George Carlin put it another way. He said, "Think of a guy you know who has 'average intelligence.' Then keep in mind that half of humanity is stupider than that guy."
The problem is that just about every religious person in the world (1) believes what they do because they were told about it by someone else, and (2) believes they've got it one hundred percent right and everyone else is wrong. And, as Richard Dawkins troublingly points out, what people do believe is often a matter of nothing more than geography. I was raised Roman Catholic because I grew up in a French-speaking part of southern Louisiana. If I'd been born to Saudi parents in Riyadh I'd have been Muslim; to Thai parents in Bangkok, I'd likely be Buddhist; to Israeli parents in Tel Aviv, I'd be Jewish; and so on. I'm suspicious of the whole enterprise because, even given the same universe to look at, people all come up with different answers.
And not only are there the ones with lots of adherents, there are countless fringe groups that have spun their own wild takes on how the world works. Some, like the guy in Tennessee who believed that God told him to build the world's biggest treehouse church, are more amusing than dangerous. (For what it's worth, the treehouse church was shut down because it was a poorly-constructed safety hazard, and a month later burned to the ground under mysterious circumstances.) Others, like Jim Jones's People's Temple and the mystical cult that grew up around Carlos Castaneda, are downright deadly. I have to admit the "open-source religion" idea is good at least from the standpoint of throwing the question back on your own intellect rather than saying, "Just believe what the priest/minister/imam/holy man is telling you," but it does leave the possibility open of getting it very, very wrong.
As Susan B. Anthony put it, "I distrust those people who know so well what God wants them to do because I notice it always coincides with their own desires."
Again, as I said earlier, it's not that I'm sure myself. Part of my hesitancy is because I'm so aware of my own capacity for error.
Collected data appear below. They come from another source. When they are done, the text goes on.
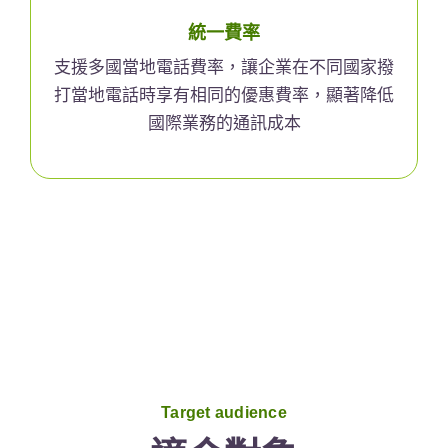
統一費率
支援多國當地電話費率，讓企業在不同國家撥
打當地電話時享有相同的優惠費率，顯著降低
國際業務的通訊成本
Target audience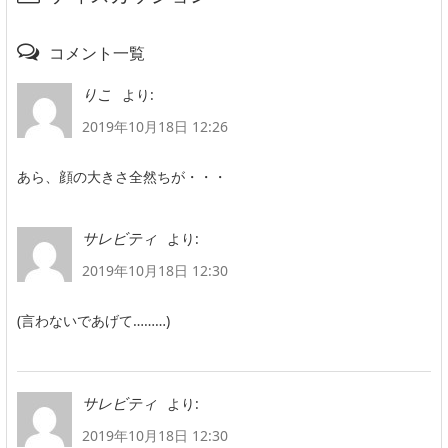
コメント一覧
より:
りこ
2019年10月18日 12:26
あら、顔の大きさ全然ちが・・・
より:
サレビティ
2019年10月18日 12:30
(言わないであげて………)
より:
サレビティ
2019年10月18日 12:30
Even though I left Catholicism in my twenties and, for the most part, haven't looked back, I have to admit that there's still an attraction there, something about the mystery and ritual of the church of my childhood that keeps me fascinated.
All the baggage that comes with it -- the patriarchalism and sectarianism and misogyny and homophobia -- not so much.
So right now I'll remain a de facto atheist, although in some ways a reluctant one. The idea that the universe has some deeper meaning, that things happen because there's a Grand Plan (even if it is, in Aziraphale's words, "Ineffable"), has undeniable appeal. But if there's one thing I've learned in my sixty-four years, it's that the universe is under no compulsion to arrange itself so as to make me happy.
Or, as my beloved grandma used to say, "Wishin' don't make it so."
This is the first time I've come across the name Aziraphale. I plan to see what I can learn about him. Or her? Or even they?
ReplyDeleteOh my goodness, I had heard that name before (Aziraphale). I read Good Omens but forgot that was the character's name. Silly -- no forgetful -- me!
ReplyDeleteI'm glad you made the connection! Good Omens is such a wonderful story.